------ Textauszug ------

Wo gibt es weite Felder, auf denen Vietnamesen Cannabis für den deutschen Endverbraucher ernten? In Sachsen. Bisher ist das allerdings ein Einzelfall – in Großbritannien und Kanada ist der großflächige Eigenanbau schon weiter

BERLIN taz ■ Drogen kommen nicht nur aus Afghanistan oder Kolumbien, sondern auch aus den entvölkerten Regionen Ostdeutschlands. Riesige Cannabisplantagen wachsen in Sachsen. Darauf gestoßen ist die österreichische Polizei.

Mitte Februar hatten Linzer Beamte einer Bande von Drogenbauern das Handwerk gelegt. Zwei Österreicher vietnamesischer Herkunft und zehn Vietnamesen hatte nach Angaben der oberösterreichischen Polizei mehrere hundert Kilo Cannabispflanzen in Bauerngehöften, Wochenendhäusern und Lagerhallen indoor angebaut. Es ging um großflächige Plantagen unter Klima- und Beregnungsanlagen. Nach Überzeugung der Polizei betreibt dieselbe Bande auch in Sachsen und Tschechien Cannabisplantagen. Die Staatsanwaltschaft in Leipzig ermittelt.

Staatsanwalt Ricardo Schulz bestätigt „ein Ermittlungsverfahren gegen fünf Tatverdächtige, darunter vier Vietnamesen und ein Deutscher“, die gemeinsam im großen Umfang Betäubungsmittel angebaut und vertrieben haben sollen.

Vor einem Jahr hatten Vietnamesen in Westsachsen ein leerstehende Gehöft angemietet. Das ehemalige Wohnhaus war in eine riesige Haschischfarm umgebaut worden. Auf zwei Etagen waren die Räume mit Folie ausgelegt worden. Klimaanlagen und UV-Strahler sorgten für die nötige Wärme. Als die Polizei kam, erntete sie 1.000 Hanfpflanzen und nahm eine größere Menge bereits geernteten Hanfes mit. Der Marktwert der Drogen soll bei 400.000 Euro gelegen haben.

„Die drei tatverdächtigen Männer befinden sich nicht in Untersuchungshaft. Wir konnten ihnen lediglich nachweisen, dass sie zum Zeitpunkt des polizeilichen Zugriffs auf dem Hof waren“, sagt Staatsanwalt Ricardo Schulz. „Die Ermittlungen gegen sie und zwei weitere Beschuldigte dauern jedoch an. Dabei gab es Hinweise auf Verbindungen ins Ausland, auch nach Österreich.“

Im sächsischen Landeskriminalamt weiß man zudem von Kontakten vietnamesischer Drogenbauern aus Tschechien nach Sachsen. „Dem gehen wir derzeit nach“, sagt Tom Jährig vom LKA in Dresden.

In Mitteleuropa ist die Plantage im sächsischen Bauernhaus noch ein Einzelfall. Doch in Großbritannien und Kanada hat sich der Trend zum Eigenanbau von Cannabis durch asiatische Zimmerbauern in den vergangenen knapp drei Jahren in Windeseile durchgesetzt. 60 Prozent des in Großbritannien konsumierten Cannabis stammt bereits aus inländischem Anbau in ganz normalen Wohnhäusern. Das garantiert kurze Wege zu den Verbrauchern.

------

- **Aufgabe**
Prüfe für jede der Aussagen (a), (b) und (c), ob sie mit dem Textauszug über Cannabisplantagen in Sachsen übereinstimmt, und antworte jeweils mit Ja oder Nein samt der entscheidenden Textstelle als wörtlichem Zitat. (a) Die Staatsanwaltschaft führt ein Ermittlungsverfahren gegen fünf Tatverdächtige. (b) Beim Zugriff auf den Hof in Westsachsen erntete die Polizei 500 Hanfpflanzen. (c) Die drei tatverdächtigen Männer sitzen in Untersuchungshaft. Die Datensätze spielen hierfür keine Rolle.

------ Bereitgestellte Daten ------

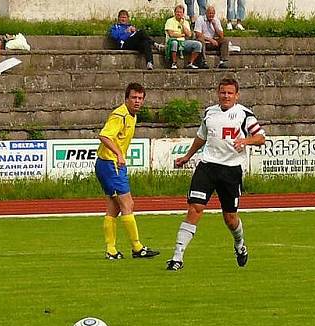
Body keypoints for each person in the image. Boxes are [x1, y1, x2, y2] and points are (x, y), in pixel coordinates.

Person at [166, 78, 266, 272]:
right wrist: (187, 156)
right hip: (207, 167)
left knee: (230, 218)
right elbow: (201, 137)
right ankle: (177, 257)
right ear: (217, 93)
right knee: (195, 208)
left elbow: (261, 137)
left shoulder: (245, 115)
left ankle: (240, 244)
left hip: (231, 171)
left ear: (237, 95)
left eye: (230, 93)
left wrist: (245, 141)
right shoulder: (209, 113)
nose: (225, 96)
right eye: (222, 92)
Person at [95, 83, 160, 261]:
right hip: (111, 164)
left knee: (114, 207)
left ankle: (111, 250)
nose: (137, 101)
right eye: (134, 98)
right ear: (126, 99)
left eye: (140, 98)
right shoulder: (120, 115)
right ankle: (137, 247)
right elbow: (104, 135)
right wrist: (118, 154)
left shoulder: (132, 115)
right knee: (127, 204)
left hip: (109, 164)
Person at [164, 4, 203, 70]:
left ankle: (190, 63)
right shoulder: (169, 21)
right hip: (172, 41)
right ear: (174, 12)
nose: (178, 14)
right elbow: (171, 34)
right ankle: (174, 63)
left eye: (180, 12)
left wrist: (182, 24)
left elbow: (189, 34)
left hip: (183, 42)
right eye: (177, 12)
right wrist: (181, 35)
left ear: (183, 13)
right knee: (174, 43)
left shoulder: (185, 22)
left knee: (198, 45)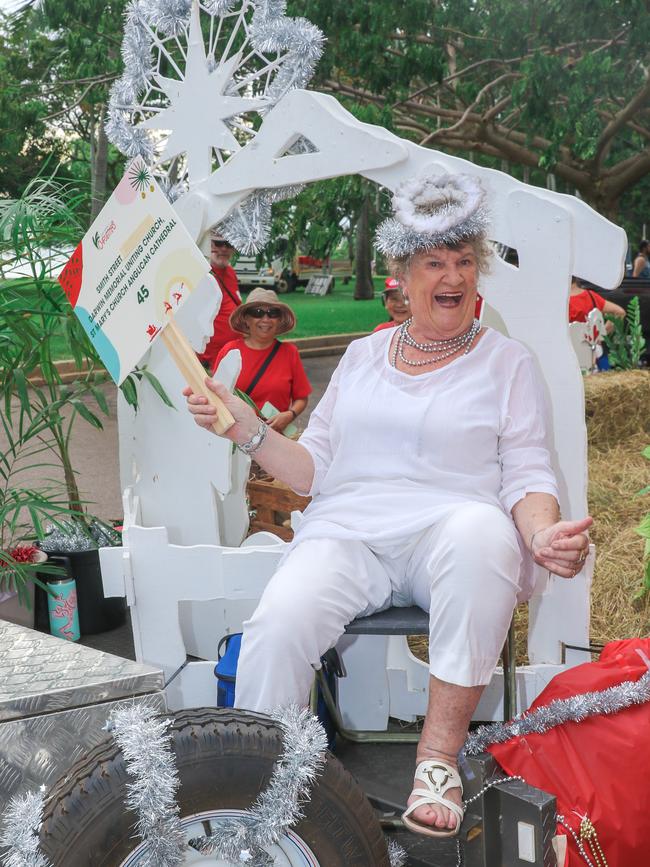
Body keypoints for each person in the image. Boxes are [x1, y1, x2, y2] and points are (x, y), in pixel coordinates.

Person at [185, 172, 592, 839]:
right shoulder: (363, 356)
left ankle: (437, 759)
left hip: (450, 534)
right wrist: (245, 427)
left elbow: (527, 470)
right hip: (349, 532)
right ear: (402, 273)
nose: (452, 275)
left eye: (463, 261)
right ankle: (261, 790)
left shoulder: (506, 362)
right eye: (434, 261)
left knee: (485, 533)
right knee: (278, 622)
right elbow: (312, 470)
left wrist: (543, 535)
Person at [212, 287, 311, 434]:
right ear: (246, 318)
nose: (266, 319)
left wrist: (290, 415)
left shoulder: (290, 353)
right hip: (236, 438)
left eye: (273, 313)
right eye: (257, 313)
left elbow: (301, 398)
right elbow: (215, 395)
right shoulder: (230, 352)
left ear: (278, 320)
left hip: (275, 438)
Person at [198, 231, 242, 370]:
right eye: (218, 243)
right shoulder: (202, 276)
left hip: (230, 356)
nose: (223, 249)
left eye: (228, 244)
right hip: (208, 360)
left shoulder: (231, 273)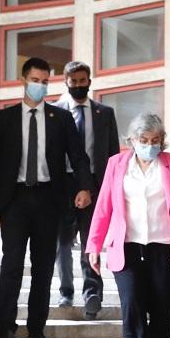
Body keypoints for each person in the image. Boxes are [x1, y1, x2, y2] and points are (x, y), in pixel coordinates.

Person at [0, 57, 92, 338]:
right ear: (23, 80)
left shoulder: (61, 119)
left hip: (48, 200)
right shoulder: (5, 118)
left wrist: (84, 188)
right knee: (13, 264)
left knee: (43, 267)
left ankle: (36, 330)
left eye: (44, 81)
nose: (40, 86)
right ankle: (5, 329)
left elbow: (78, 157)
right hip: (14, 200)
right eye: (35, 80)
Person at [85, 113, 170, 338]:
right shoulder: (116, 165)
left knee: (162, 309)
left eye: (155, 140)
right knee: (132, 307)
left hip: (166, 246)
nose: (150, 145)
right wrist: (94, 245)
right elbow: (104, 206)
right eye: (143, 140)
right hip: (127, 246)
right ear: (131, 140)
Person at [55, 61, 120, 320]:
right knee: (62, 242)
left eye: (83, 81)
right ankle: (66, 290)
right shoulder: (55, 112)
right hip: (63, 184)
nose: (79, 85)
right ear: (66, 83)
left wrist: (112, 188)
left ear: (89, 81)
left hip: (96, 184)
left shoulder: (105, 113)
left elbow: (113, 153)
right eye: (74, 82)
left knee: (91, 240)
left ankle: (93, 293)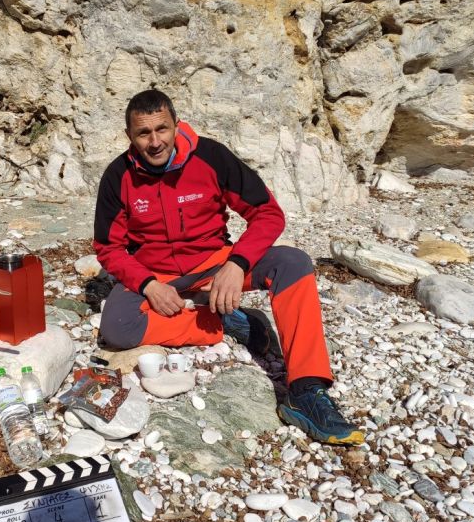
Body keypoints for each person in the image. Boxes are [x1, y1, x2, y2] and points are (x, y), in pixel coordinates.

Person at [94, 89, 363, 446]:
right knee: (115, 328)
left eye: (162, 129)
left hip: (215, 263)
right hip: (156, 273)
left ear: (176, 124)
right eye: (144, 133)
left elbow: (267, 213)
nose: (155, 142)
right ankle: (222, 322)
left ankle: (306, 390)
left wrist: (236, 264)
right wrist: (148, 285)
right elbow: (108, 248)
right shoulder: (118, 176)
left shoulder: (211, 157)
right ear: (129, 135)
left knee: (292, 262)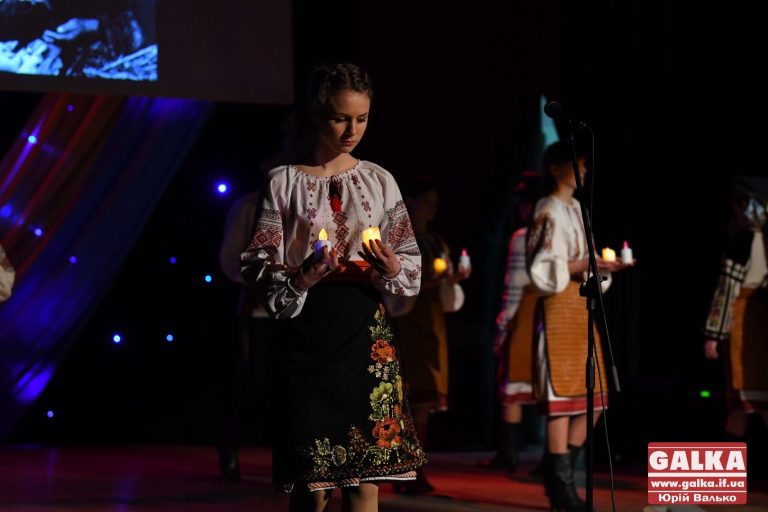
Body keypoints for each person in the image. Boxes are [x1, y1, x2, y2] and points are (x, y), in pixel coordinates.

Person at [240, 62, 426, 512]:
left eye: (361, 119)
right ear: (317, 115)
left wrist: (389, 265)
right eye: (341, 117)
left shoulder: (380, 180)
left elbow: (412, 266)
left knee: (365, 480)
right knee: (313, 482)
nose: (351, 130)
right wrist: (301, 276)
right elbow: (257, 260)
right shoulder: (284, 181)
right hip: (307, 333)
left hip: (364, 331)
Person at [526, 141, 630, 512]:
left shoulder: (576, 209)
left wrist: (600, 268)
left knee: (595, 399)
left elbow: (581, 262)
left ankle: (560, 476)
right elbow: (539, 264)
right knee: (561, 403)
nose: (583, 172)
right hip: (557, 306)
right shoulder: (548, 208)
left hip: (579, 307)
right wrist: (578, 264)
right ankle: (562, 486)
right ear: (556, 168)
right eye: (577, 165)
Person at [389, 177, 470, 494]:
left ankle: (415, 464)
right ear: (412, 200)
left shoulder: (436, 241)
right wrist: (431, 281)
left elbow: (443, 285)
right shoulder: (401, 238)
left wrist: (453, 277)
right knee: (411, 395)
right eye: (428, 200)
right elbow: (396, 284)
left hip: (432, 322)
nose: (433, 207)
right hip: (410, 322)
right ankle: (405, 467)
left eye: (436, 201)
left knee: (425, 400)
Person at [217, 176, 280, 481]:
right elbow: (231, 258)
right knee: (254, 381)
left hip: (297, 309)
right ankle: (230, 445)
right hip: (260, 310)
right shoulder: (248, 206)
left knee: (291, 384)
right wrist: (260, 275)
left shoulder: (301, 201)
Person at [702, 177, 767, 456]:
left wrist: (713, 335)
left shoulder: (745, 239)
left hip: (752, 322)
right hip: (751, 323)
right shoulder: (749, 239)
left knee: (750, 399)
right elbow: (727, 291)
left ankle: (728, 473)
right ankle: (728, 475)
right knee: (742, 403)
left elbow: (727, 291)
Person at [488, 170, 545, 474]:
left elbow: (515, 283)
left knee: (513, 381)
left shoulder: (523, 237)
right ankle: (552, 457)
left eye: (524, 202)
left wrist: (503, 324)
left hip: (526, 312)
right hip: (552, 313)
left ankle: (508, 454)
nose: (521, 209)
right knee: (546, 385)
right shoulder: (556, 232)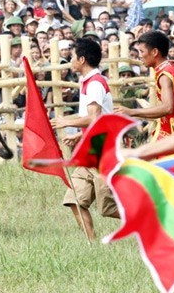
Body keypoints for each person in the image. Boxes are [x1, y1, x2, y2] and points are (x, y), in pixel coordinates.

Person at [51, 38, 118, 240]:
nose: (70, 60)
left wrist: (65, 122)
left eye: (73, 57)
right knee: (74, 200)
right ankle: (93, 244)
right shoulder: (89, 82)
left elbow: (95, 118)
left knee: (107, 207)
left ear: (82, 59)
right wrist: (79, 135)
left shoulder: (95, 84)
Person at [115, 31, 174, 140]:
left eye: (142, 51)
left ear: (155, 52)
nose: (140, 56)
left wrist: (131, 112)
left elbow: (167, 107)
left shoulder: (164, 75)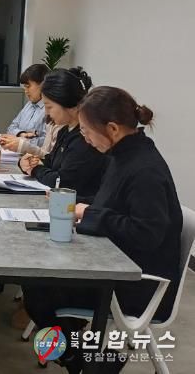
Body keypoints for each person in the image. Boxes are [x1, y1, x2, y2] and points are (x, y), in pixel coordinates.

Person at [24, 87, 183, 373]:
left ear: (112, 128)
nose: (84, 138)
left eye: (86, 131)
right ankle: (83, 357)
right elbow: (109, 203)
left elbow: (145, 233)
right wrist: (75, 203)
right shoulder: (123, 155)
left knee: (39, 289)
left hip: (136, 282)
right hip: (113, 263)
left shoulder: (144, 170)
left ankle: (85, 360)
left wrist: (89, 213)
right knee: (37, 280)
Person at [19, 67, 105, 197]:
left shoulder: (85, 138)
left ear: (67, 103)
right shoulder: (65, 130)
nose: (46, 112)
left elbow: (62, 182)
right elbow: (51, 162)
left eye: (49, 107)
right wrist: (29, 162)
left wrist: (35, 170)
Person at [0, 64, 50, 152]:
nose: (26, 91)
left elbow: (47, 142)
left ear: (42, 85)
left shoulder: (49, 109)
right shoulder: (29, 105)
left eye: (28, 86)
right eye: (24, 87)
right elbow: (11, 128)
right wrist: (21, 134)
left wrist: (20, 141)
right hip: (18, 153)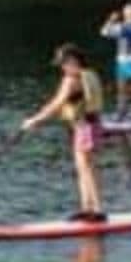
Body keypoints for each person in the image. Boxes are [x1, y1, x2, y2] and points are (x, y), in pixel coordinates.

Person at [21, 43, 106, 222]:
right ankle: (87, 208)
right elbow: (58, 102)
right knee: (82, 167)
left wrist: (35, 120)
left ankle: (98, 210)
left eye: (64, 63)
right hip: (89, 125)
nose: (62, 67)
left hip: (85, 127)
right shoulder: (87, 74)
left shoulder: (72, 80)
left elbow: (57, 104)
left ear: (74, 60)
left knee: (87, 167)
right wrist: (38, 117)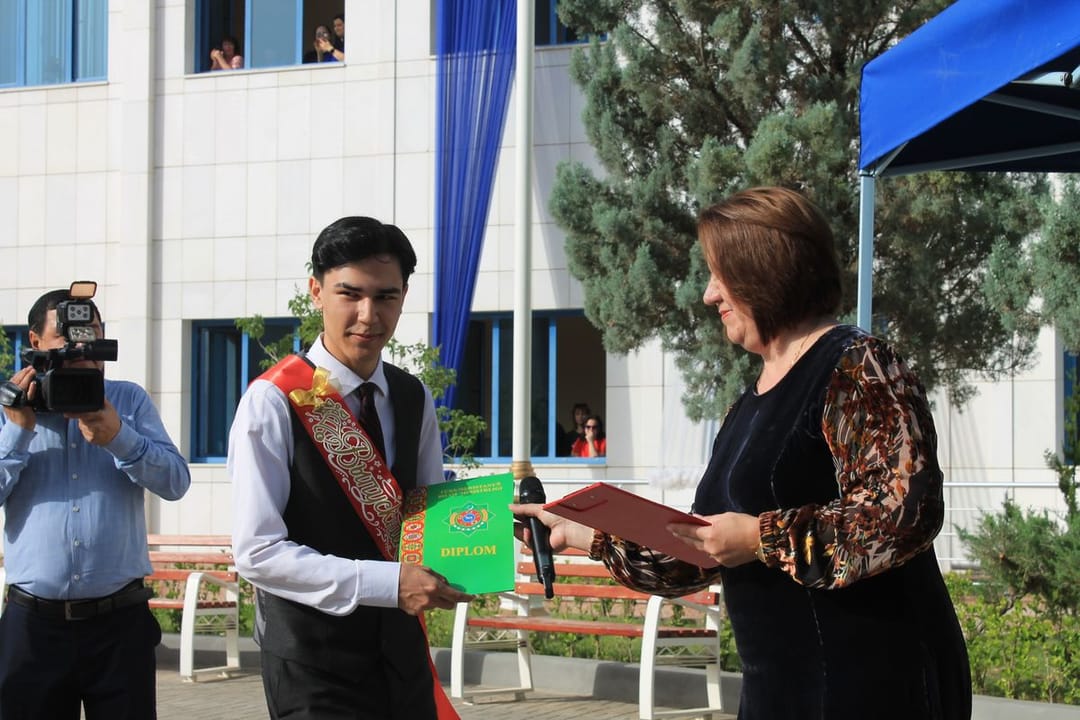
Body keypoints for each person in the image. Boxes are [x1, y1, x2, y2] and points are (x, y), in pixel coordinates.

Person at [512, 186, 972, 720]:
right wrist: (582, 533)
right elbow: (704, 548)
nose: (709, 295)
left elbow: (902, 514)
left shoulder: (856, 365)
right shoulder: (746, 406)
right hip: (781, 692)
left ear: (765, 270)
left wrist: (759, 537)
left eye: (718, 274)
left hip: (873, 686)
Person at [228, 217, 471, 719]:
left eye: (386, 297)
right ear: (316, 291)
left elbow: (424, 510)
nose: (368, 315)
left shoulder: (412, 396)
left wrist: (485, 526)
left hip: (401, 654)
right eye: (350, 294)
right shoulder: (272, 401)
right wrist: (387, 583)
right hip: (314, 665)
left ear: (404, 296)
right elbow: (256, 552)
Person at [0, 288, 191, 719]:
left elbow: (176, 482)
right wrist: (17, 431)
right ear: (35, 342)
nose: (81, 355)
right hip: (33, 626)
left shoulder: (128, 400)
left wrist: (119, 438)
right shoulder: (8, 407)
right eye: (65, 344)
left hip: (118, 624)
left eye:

------

- **Lösung**
(a) Ja: „ein Ermittlungsverfahren gegen fünf Tatverdächtige, darunter vier Vietnamesen und ein Deutscher“
(b) Nein: „Als die Polizei kam, erntete sie 1.000 Hanfpflanzen“
(c) Nein: „Die drei tatverdächtigen Männer befinden sich nicht in Untersuchungshaft.“